EXTRACT PROVIDED:
Configure FQDN Hostname on Existing HCS Clusters

Use this guide when an existing Huawei Cloud Stack (HCS) cluster needs nodes whose POSIX hostname returns the short label and whose hostname -f returns the full FQDN, and the cluster was originally created before cluster-api-provider-hcs v1.0.1.

Applications that depend on a working hostname / hostname -f split — TLS server certificate SAN matching, Kerberos SPN composition, monitoring labels keyed on the short name, and any code that calls getfqdn() — require the node to be initialized by cluster-api-provider-hcs v1.0.1 or later. Cloud-init only runs on first boot, so existing nodes do not pick up the new behavior automatically; the node has to be replaced through the standard Cluster API rolling-replacement flow with the new controller in place.

INFORMATION:
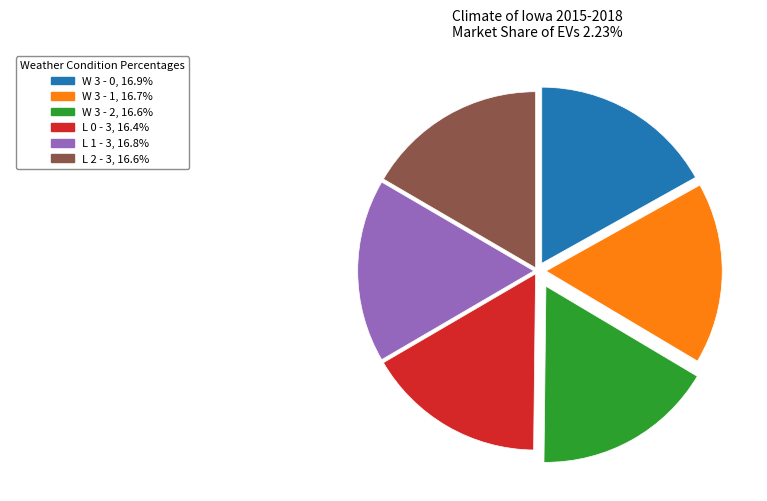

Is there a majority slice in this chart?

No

...

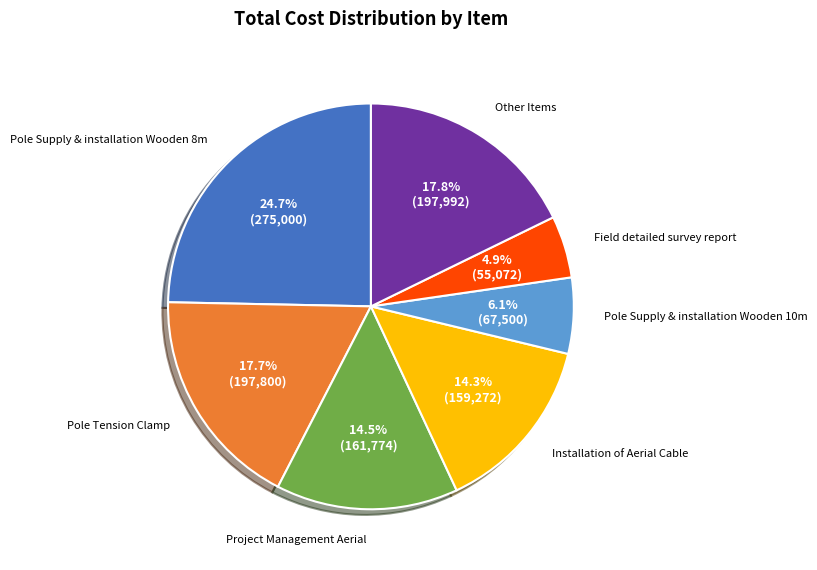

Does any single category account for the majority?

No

EXERCISES:
• a. According to the guide on FQDN hostnames for HCS clusters, which release of cluster-api-provider-hcs or later must initialize a node?
• b. For each statement, say whether the guide on FQDN hostnames for HCS clusters supports it (yes or no), and quote the words of the guide that decide it.
(i) Existing nodes adopt the new hostname behavior automatically.
(ii) Kerberos SPN composition is among the uses that depend on the hostname / hostname -f split.
(iii) The guide is meant for clusters first created after cluster-api-provider-hcs v1.0.1.

RESPONSES FOR EACH TASK:
• a. Version v1.0.1.

• b.
(i) No: "existing nodes do not pick up the new behavior automatically"
(ii) Yes: "Kerberos SPN composition"
(iii) No: "the cluster was originally created before cluster-api-provider-hcs v1.0.1"